= Mies van der Rohe Foundation =

Public arts entity in Barcelona, Spain

The Mies van der Rohe Foundation is a non-profit public entity created with the aim of reconstructing the Barcelona Pavilion that the German architect Ludwig Mies van der Rohe and designer Lilly Reich created for the German entry of the 1929 Barcelona International Exposition.

The temporary pavilion was demolished in 1930 after the exposition finished. In 1959 the architect Oriol Bohigas asked Mies van der Rohe for permission to rebuild the Pavilion, and in 1983 work began with the team of architects Ignasi de Solà-Morales, Cristian Cirici, and Fernando Ramos, in collaboration with Arthur Drexler and the Mies van der Rohe archive at MoMA. The present building was inaugurated in 1986.

==Activities==
In addition to ensuring the preservation of one of the pioneering works of modern architecture, the Mies van der Rohe Foundation aims to deepen the debate on modern and contemporary architecture and urban planning, create a documentary archive on Ludwig Mies van der Rohe and promote the study of the architect.

Another of the Foundation's focuses is on the analysis and study of Mediterranean cities through collaboration with institutions and universities in the Mediterranean basin.

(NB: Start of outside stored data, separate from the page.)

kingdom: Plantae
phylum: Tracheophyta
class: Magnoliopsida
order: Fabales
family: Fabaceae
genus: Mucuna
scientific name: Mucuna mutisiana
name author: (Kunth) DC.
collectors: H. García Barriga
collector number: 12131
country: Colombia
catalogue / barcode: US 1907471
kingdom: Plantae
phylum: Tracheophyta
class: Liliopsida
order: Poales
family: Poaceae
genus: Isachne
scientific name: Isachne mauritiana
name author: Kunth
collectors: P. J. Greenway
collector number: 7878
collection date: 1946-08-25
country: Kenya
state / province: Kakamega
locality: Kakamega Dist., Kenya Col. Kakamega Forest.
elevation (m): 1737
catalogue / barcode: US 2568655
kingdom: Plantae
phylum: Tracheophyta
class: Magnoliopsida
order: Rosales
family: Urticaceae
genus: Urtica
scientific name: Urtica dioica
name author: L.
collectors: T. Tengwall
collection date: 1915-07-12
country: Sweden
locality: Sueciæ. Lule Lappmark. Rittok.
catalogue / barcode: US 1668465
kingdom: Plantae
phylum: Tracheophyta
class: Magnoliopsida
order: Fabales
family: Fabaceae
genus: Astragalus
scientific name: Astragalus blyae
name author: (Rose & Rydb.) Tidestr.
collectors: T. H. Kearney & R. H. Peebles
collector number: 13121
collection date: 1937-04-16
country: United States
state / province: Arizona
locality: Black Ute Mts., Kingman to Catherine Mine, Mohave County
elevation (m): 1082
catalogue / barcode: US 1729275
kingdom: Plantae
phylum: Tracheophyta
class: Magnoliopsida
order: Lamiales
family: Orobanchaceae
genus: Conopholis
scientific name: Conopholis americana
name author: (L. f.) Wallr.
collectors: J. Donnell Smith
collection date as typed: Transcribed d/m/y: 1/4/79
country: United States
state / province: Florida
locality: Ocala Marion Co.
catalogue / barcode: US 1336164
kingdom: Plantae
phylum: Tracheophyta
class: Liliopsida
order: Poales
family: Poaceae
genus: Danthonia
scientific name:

===European Union Prize for Contemporary Architecture – Mies van der Rohe Award===
The awarding of the European Union Prize for Contemporary Architecture – Mies van der Rohe Award is a key function of the organisation 'to acknowledge and reward quality architectural production in Europe.' The Mies van der Rohe Foundation produces a travelling exhibition with the results of each edition of the Prize and a catalogue.

===Lilly Reich Grant===
The foundation also awards the Lilly Reich Grant for equality in architecture. The grant promotes the study and promotion of the contributions in architecture by figures that have been overlooked, forgotten or made by professionals, who have suffered discrimination due to their personal conditions.

===Docomomo===
Between 2010 – 2014, the Mies van der Rohe Foundation served as the headquarters of Docomomo International, an international organisation dedicated to the documentation and conservation of buildings of the Modern Movement.

==Board of Directors==
The Board of Directors of the Foundation is composed of:
- City Council of Barcelona
- Ministry of Development
- Department of Territory and Sustainability of the Generalitat of Catalonia
- Barcelona Free Trade Zone Consortium
- College of Architects of Catalonia
- Barcelona Fair
- Barcelona School of Architecture
- Museum of Modern Art, New York
- Prussian Cultural Heritage Foundation, Berlin

==Publications==

- European Union Prize for Contemporary Architecture – Mies van der Rohe Award 2009, ACTAR, 2009, Barcelona
- de Solà-Morales, Ignasi; Cirici, Cristian; Ramos, Fernando (1993). Mies van der Rohe: Barcelona Pavilion. Barcelona: Gustavo Gili. ISBN 8425216079.